Reproduce the listing from the line with "Network Error" up to and including the line with "New York Times". Leave out the pictures.

○ ○ ○ ○ ○ ○ ○

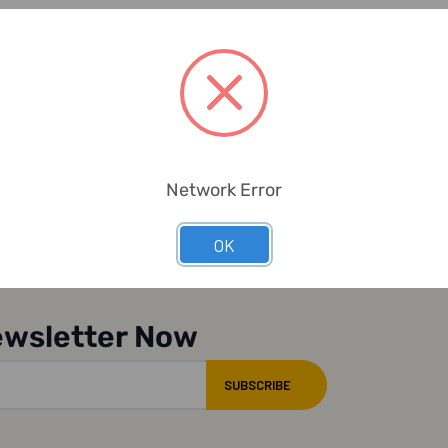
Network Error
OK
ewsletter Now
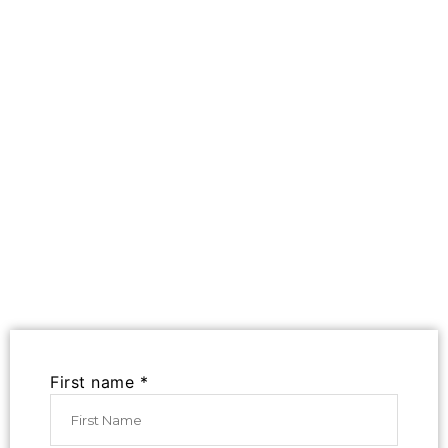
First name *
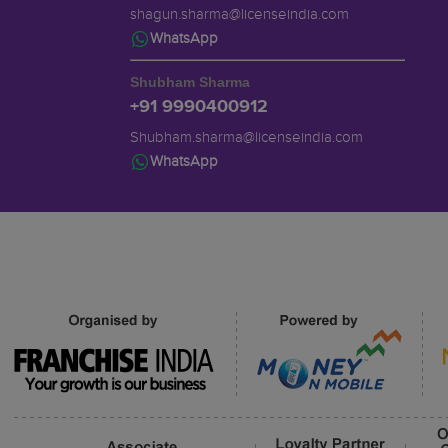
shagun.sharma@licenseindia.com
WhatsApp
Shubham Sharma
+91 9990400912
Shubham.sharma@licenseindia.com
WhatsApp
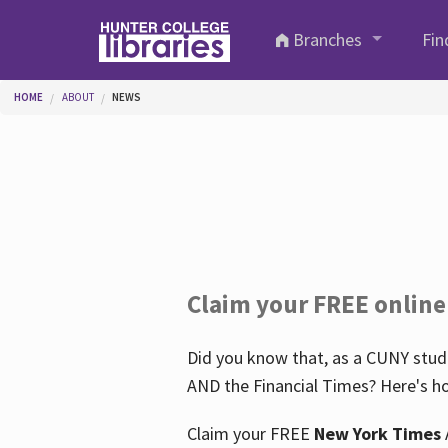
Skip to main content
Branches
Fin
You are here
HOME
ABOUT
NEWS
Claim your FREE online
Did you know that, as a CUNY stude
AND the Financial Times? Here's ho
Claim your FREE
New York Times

○ ○ ○ ○ ○ ○ ○

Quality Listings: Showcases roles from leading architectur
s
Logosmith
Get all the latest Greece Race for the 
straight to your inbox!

○ ○ ○ ○ ○ ○ ○

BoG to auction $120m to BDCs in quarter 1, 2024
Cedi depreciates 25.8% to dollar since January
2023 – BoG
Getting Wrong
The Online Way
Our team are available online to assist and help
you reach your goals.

○ ○ ○ ○ ○ ○ ○

WRITTEN SOLUTION →
Network Error
OK
ewsletter Now
First name *
shagun.sharma@licenseindia.com
WhatsApp
Shubham Sharma
+91 9990400912
Shubham.sharma@licenseindia.com
WhatsApp
Skip to main content
Branches
Fin
You are here
HOME
ABOUT
NEWS
Claim your FREE online
Did you know that, as a CUNY stude
AND the Financial Times? Here's ho
Claim your FREE
New York Times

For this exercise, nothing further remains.